▶ _Requirement_
Reproduce the lines below word for word, from the first one through the line containing "23: (730, 328)", with both included. Leave out the pictures.

▶ _Material supplied_
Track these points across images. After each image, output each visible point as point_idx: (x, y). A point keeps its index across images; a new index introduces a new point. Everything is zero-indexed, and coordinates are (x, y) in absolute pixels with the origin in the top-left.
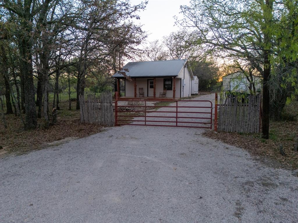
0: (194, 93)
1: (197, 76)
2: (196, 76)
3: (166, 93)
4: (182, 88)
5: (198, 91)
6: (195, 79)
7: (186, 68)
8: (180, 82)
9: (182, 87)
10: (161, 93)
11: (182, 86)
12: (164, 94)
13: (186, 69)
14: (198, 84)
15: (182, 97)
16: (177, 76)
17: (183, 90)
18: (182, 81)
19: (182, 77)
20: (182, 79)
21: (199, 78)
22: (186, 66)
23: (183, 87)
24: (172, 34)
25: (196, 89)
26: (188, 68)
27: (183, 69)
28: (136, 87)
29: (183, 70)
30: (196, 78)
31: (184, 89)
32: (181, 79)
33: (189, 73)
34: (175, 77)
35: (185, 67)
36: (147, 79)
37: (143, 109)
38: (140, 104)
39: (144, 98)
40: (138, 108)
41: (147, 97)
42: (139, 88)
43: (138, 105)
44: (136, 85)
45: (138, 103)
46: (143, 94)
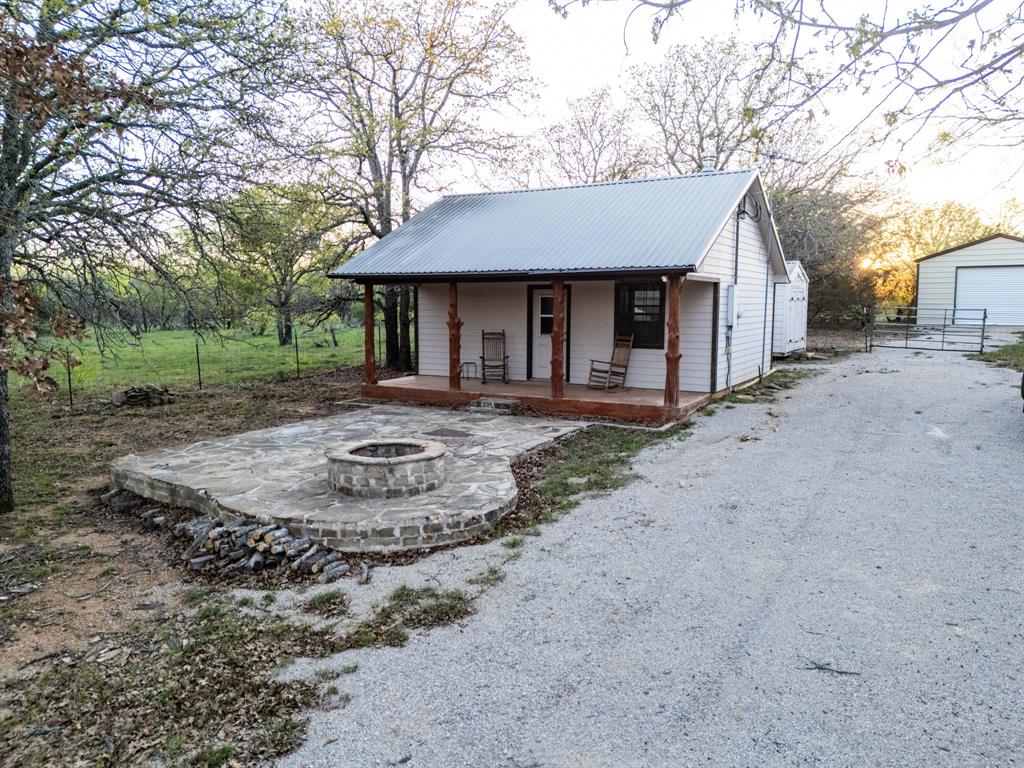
0: (787, 349)
1: (802, 261)
2: (798, 263)
3: (626, 367)
4: (721, 338)
5: (804, 335)
6: (792, 276)
7: (747, 219)
8: (710, 302)
9: (722, 330)
10: (597, 366)
11: (721, 323)
12: (619, 369)
13: (747, 225)
14: (805, 303)
15: (721, 386)
16: (691, 269)
17: (728, 344)
18: (722, 293)
19: (722, 271)
20: (723, 286)
21: (809, 267)
22: (748, 208)
23: (730, 328)
24: (673, 51)
25: (794, 331)
26: (757, 218)
27: (731, 227)
28: (459, 329)
29: (729, 234)
30: (795, 269)
31: (733, 342)
32: (716, 285)
33: (766, 249)
34: (677, 273)
35: (741, 212)
36: (524, 285)
37: (406, 548)
38: (404, 488)
39: (500, 397)
40: (362, 541)
41: (525, 379)
42: (483, 334)
43: (388, 491)
44: (457, 321)
45: (387, 481)
46: (504, 367)
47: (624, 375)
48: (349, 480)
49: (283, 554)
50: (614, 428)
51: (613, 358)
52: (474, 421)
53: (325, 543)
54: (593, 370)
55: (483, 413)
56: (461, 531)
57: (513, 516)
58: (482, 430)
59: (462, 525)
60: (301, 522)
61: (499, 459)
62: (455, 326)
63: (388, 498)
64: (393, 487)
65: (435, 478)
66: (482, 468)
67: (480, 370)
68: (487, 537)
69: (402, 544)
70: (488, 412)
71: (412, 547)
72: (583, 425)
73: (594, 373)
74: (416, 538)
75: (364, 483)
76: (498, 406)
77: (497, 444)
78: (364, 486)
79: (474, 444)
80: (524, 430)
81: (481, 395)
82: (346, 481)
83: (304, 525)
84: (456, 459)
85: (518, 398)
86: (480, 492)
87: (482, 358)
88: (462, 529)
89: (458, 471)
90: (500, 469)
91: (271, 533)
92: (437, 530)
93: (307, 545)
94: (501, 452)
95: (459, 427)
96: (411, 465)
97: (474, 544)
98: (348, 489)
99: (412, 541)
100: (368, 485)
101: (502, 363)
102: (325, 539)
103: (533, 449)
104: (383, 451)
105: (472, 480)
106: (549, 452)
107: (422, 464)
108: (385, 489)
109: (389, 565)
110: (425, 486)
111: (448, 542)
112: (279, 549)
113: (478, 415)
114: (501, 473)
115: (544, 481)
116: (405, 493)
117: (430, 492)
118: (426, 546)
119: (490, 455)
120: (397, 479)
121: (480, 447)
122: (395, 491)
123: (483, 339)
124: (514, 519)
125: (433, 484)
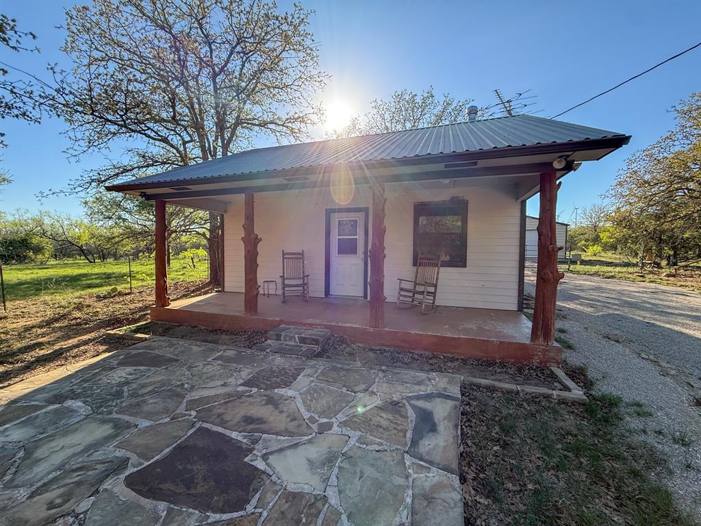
3: (435, 286)
8: (517, 220)
10: (403, 285)
12: (426, 288)
28: (255, 246)
32: (523, 204)
39: (304, 325)
41: (324, 296)
42: (284, 254)
44: (253, 236)
46: (304, 285)
47: (434, 294)
51: (416, 277)
54: (402, 289)
62: (251, 243)
67: (280, 286)
70: (291, 352)
73: (402, 293)
81: (281, 322)
87: (282, 277)
101: (301, 282)
123: (284, 258)
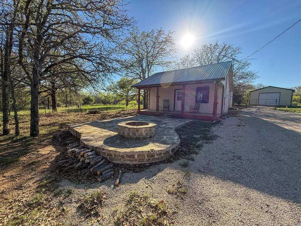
0: (230, 107)
4: (224, 101)
5: (232, 104)
8: (222, 91)
9: (224, 99)
11: (224, 97)
12: (197, 108)
18: (224, 90)
20: (225, 88)
32: (223, 87)
37: (139, 163)
38: (141, 137)
39: (168, 114)
40: (122, 159)
41: (173, 110)
43: (136, 138)
45: (135, 134)
47: (199, 109)
48: (124, 133)
49: (89, 163)
50: (200, 121)
51: (195, 105)
52: (162, 119)
53: (108, 158)
54: (191, 108)
55: (164, 117)
56: (162, 157)
57: (180, 149)
58: (165, 121)
59: (163, 154)
60: (101, 149)
61: (171, 128)
62: (158, 97)
63: (136, 140)
64: (138, 136)
65: (152, 134)
66: (166, 131)
68: (172, 160)
69: (138, 161)
70: (165, 117)
71: (142, 163)
72: (192, 120)
74: (144, 159)
75: (128, 134)
76: (168, 115)
77: (169, 124)
78: (128, 135)
79: (163, 124)
80: (176, 121)
81: (164, 113)
82: (123, 133)
83: (101, 150)
84: (158, 128)
85: (172, 114)
86: (167, 139)
87: (164, 105)
88: (162, 156)
89: (159, 132)
90: (172, 132)
91: (87, 154)
92: (152, 156)
93: (100, 160)
94: (171, 126)
95: (158, 120)
96: (144, 129)
97: (167, 163)
98: (123, 136)
99: (142, 161)
100: (129, 135)
101: (168, 107)
102: (108, 157)
103: (180, 126)
104: (137, 124)
105: (164, 135)
106: (184, 127)
107: (148, 129)
108: (135, 137)
109: (131, 172)
110: (149, 136)
111: (157, 161)
112: (88, 161)
113: (163, 117)
114: (173, 133)
115: (185, 136)
116: (142, 138)
117: (150, 139)
118: (148, 162)
119: (168, 127)
120: (139, 134)
121: (165, 125)
122: (138, 138)
123: (164, 101)
124: (181, 151)
125: (152, 136)
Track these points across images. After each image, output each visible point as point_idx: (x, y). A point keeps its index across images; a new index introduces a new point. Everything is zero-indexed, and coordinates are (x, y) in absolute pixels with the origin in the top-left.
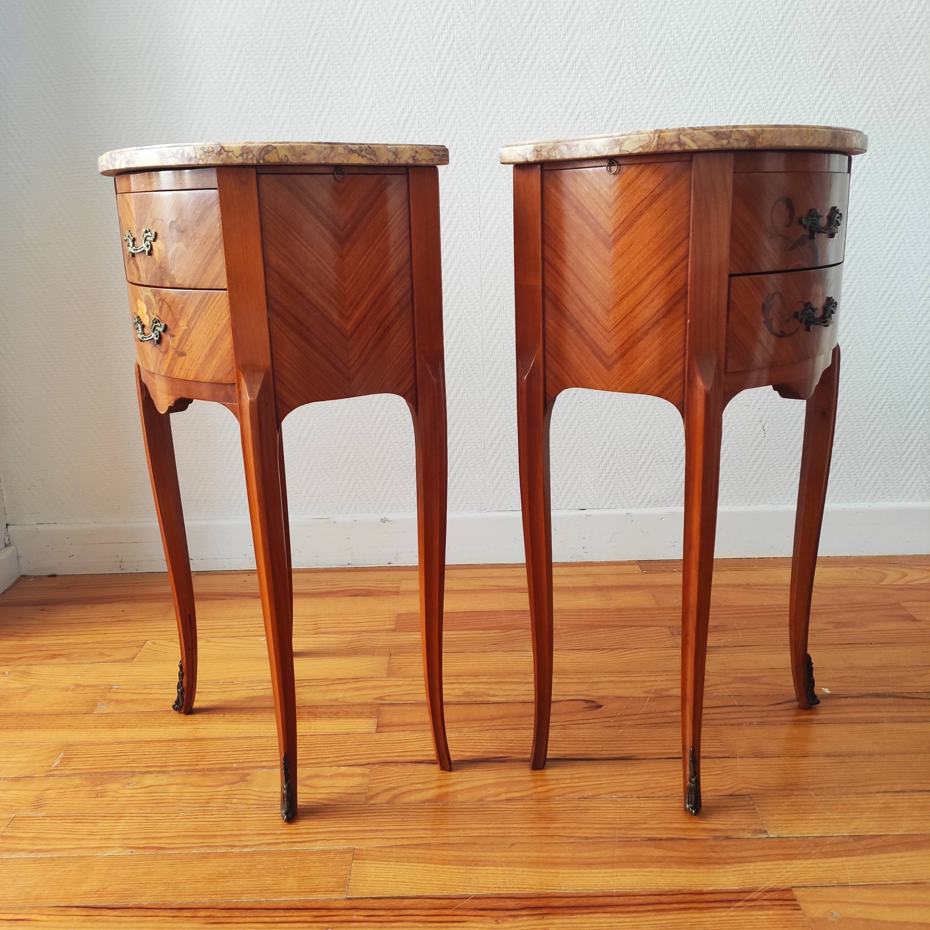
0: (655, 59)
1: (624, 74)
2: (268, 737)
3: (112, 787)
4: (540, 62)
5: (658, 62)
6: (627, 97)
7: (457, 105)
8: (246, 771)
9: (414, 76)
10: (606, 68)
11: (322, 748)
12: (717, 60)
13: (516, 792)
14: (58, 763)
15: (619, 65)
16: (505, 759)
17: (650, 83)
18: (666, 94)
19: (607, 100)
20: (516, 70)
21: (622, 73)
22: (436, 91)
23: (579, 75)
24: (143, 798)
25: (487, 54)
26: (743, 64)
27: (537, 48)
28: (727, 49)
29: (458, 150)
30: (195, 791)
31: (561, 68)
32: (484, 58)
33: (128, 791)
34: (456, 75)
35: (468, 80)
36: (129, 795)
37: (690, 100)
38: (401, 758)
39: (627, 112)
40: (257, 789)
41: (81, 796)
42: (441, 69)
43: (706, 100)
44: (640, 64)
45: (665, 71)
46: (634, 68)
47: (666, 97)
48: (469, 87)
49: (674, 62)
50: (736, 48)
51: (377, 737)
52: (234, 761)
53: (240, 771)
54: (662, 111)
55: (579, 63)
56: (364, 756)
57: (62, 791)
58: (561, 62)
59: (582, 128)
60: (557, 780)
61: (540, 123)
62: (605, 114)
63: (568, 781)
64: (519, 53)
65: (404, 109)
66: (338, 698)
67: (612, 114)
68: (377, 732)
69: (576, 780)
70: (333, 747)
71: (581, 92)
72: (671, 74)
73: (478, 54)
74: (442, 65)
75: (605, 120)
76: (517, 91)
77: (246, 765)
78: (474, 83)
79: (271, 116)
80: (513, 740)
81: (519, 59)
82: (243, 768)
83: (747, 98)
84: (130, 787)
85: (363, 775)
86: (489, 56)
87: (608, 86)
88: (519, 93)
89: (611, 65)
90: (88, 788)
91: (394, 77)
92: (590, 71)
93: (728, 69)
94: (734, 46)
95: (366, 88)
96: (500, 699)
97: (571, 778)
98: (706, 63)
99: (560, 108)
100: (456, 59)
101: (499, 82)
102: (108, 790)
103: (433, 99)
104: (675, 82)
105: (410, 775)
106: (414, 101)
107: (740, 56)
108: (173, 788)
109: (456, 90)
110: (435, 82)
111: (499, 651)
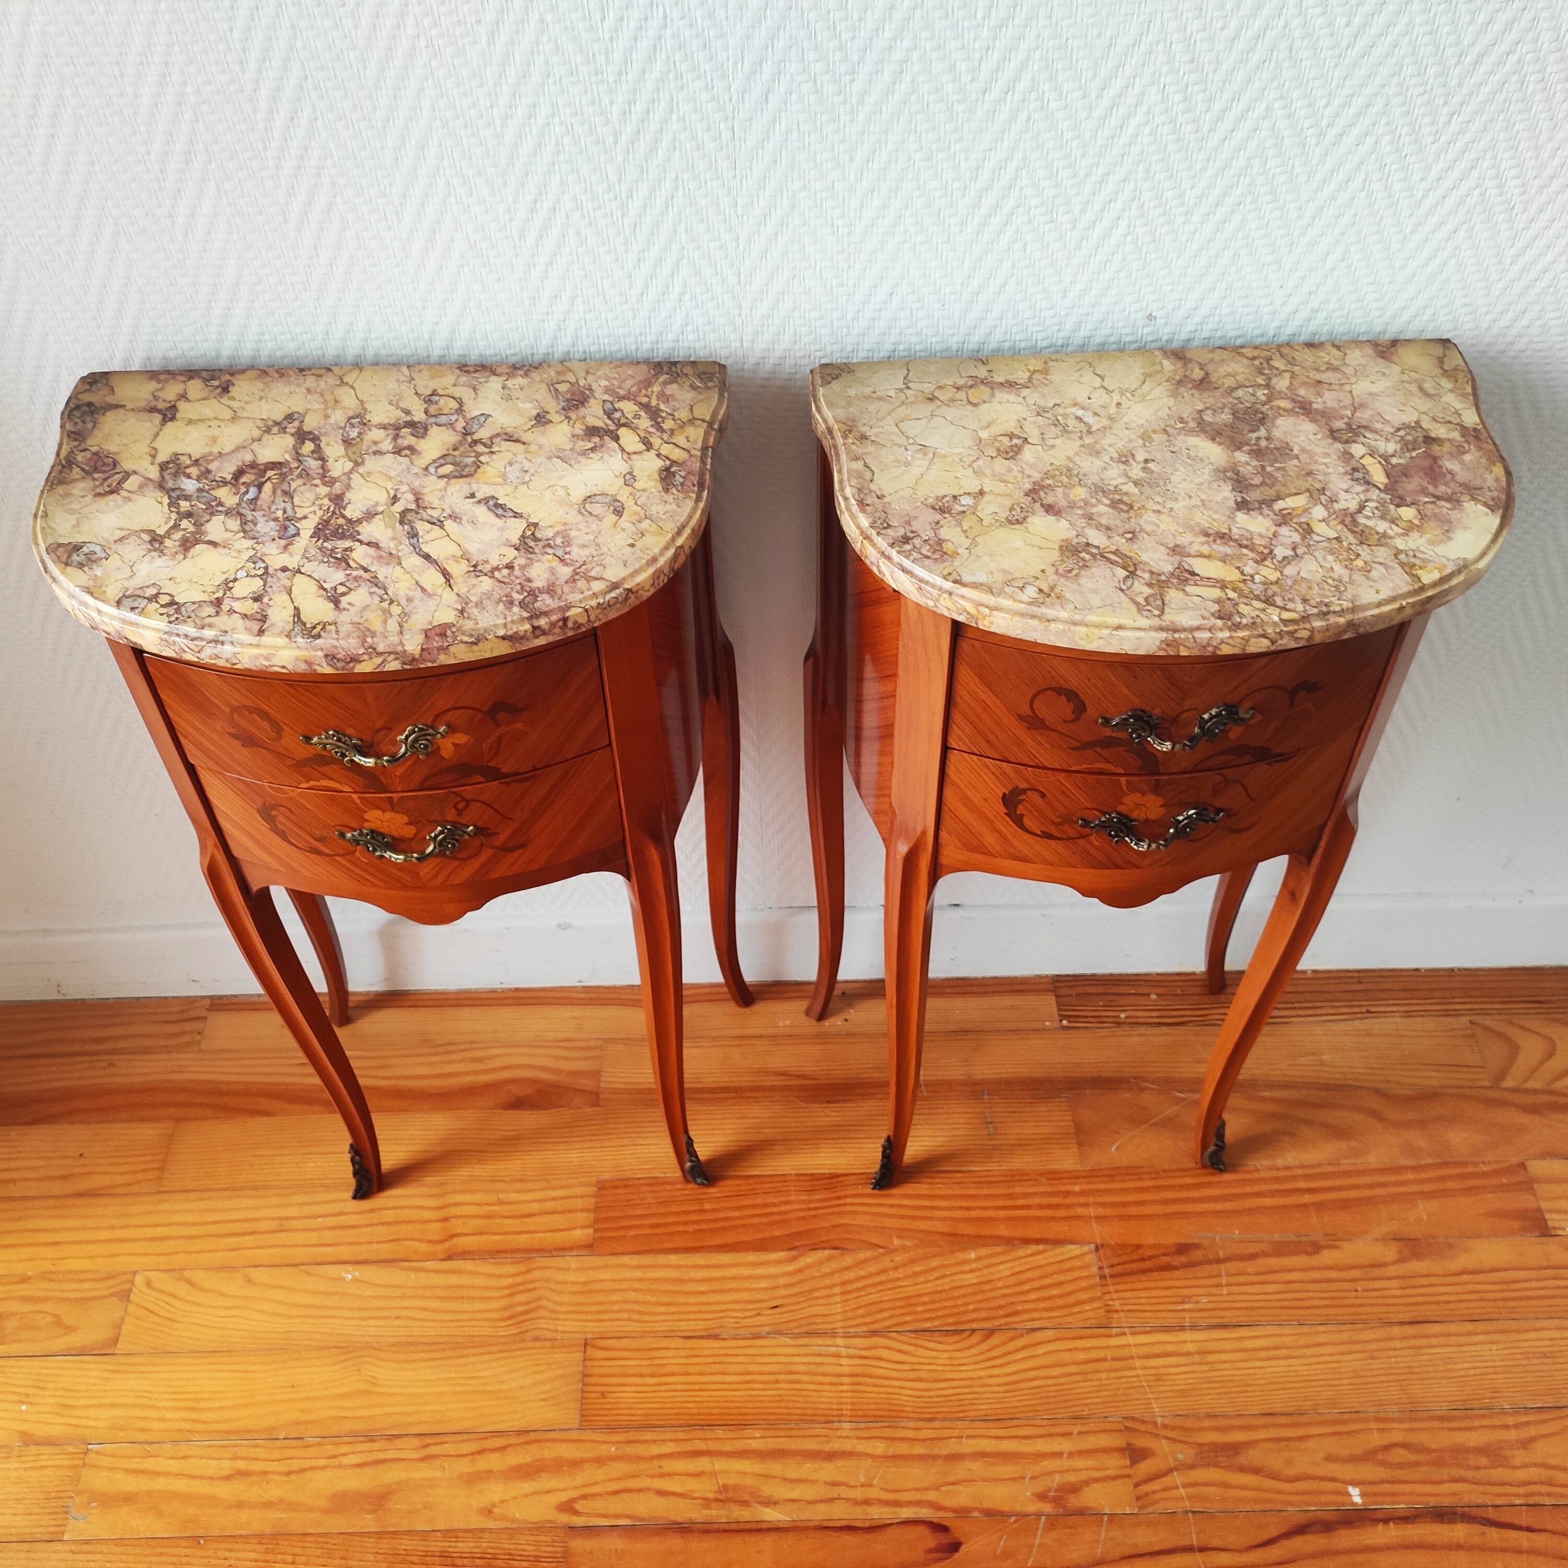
0: (1240, 77)
1: (1148, 113)
4: (913, 81)
5: (1249, 80)
6: (1147, 171)
7: (680, 192)
9: (556, 120)
10: (1099, 96)
12: (1414, 81)
15: (1137, 89)
17: (1218, 135)
18: (1256, 162)
19: (1093, 179)
20: (845, 102)
21: (1142, 110)
22: (620, 158)
23: (1022, 117)
25: (761, 63)
26: (1486, 89)
27: (906, 44)
28: (1449, 52)
29: (687, 297)
31: (974, 97)
32: (755, 73)
34: (674, 116)
35: (709, 128)
37: (1318, 177)
39: (1142, 207)
42: (631, 102)
43: (1361, 178)
44: (1196, 88)
45: (1263, 106)
46: (1178, 97)
47: (1255, 170)
48: (712, 146)
49: (1294, 83)
50: (1476, 50)
54: (1239, 204)
55: (1021, 87)
58: (973, 80)
59: (1017, 246)
61: (906, 232)
62: (1083, 211)
64: (855, 57)
65: (536, 201)
67: (1103, 210)
71: (1024, 158)
72: (1280, 113)
73: (735, 63)
74: (635, 91)
75: (1080, 226)
76: (847, 157)
78: (726, 135)
79: (170, 216)
81: (853, 73)
83: (1475, 174)
86: (768, 69)
87: (1099, 142)
88: (851, 160)
89: (1113, 91)
91: (498, 121)
92: (1053, 105)
93: (1442, 101)
94: (1473, 44)
95: (423, 147)
96: (779, 1516)
98: (1384, 86)
99: (963, 196)
100: (672, 75)
101: (795, 135)
103: (613, 178)
104: (1286, 133)
106: (562, 183)
107: (1483, 69)
109: (677, 154)
110: (615, 134)
111: (780, 1333)
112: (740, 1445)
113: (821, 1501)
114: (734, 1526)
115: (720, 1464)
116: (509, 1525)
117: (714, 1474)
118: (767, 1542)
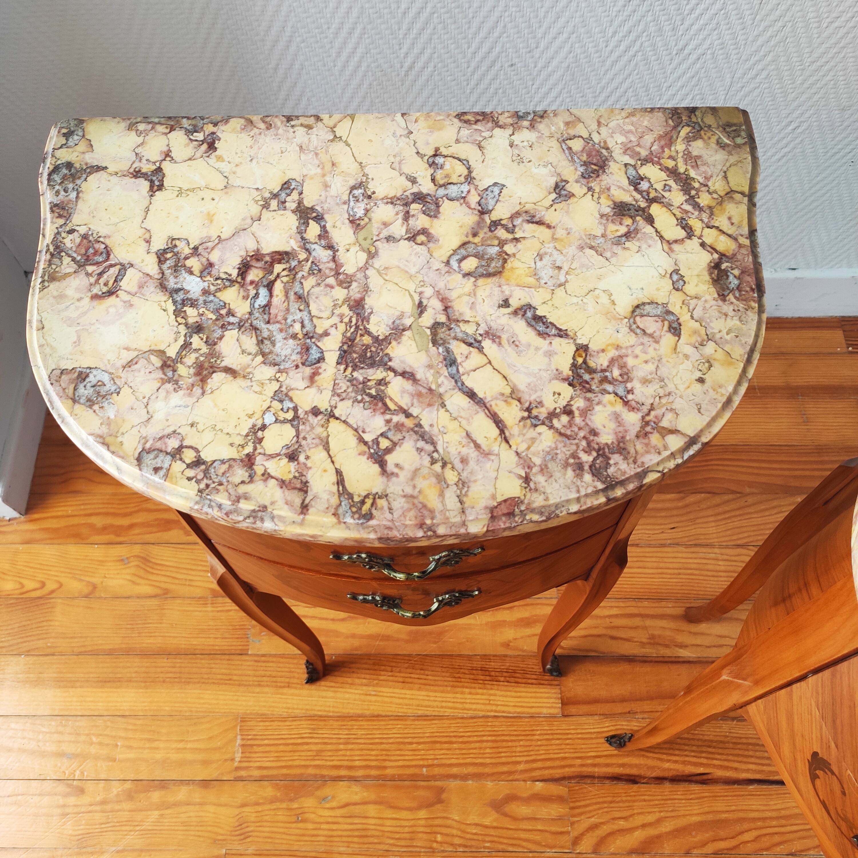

▶ _Exercise answer_
Track these points across images. After each image, output each visible point as point_idx: (x, y). A point keeps its index across images; a new index introduces a new point. Everything is zero-indexed, and coordinates are (x, y) in absolute pixels with the origin in the top-left.
0: (194, 93)
1: (197, 76)
2: (196, 76)
3: (166, 93)
4: (182, 88)
5: (198, 91)
6: (195, 79)
7: (186, 68)
8: (180, 82)
9: (182, 87)
10: (161, 93)
11: (182, 86)
12: (164, 94)
13: (186, 69)
14: (198, 84)
15: (182, 97)
16: (177, 76)
17: (183, 90)
18: (182, 81)
19: (182, 77)
20: (182, 79)
21: (199, 78)
22: (186, 66)
23: (183, 87)
24: (172, 34)
25: (196, 89)
26: (188, 68)
27: (183, 69)
28: (136, 87)
29: (183, 70)
30: (196, 78)
31: (184, 89)
32: (181, 79)
33: (189, 73)
34: (175, 77)
35: (185, 67)
36: (147, 79)
37: (143, 109)
38: (140, 104)
39: (144, 98)
40: (138, 108)
41: (147, 97)
42: (139, 88)
43: (138, 105)
44: (136, 85)
45: (138, 103)
46: (143, 94)
0: (787, 349)
1: (802, 261)
2: (798, 263)
3: (626, 367)
4: (721, 338)
5: (804, 335)
6: (792, 276)
7: (747, 219)
8: (710, 302)
9: (722, 330)
10: (597, 366)
11: (721, 323)
12: (619, 369)
13: (747, 225)
14: (805, 303)
15: (721, 386)
16: (691, 269)
17: (728, 344)
18: (722, 293)
19: (722, 271)
20: (723, 286)
21: (809, 267)
22: (748, 208)
23: (730, 328)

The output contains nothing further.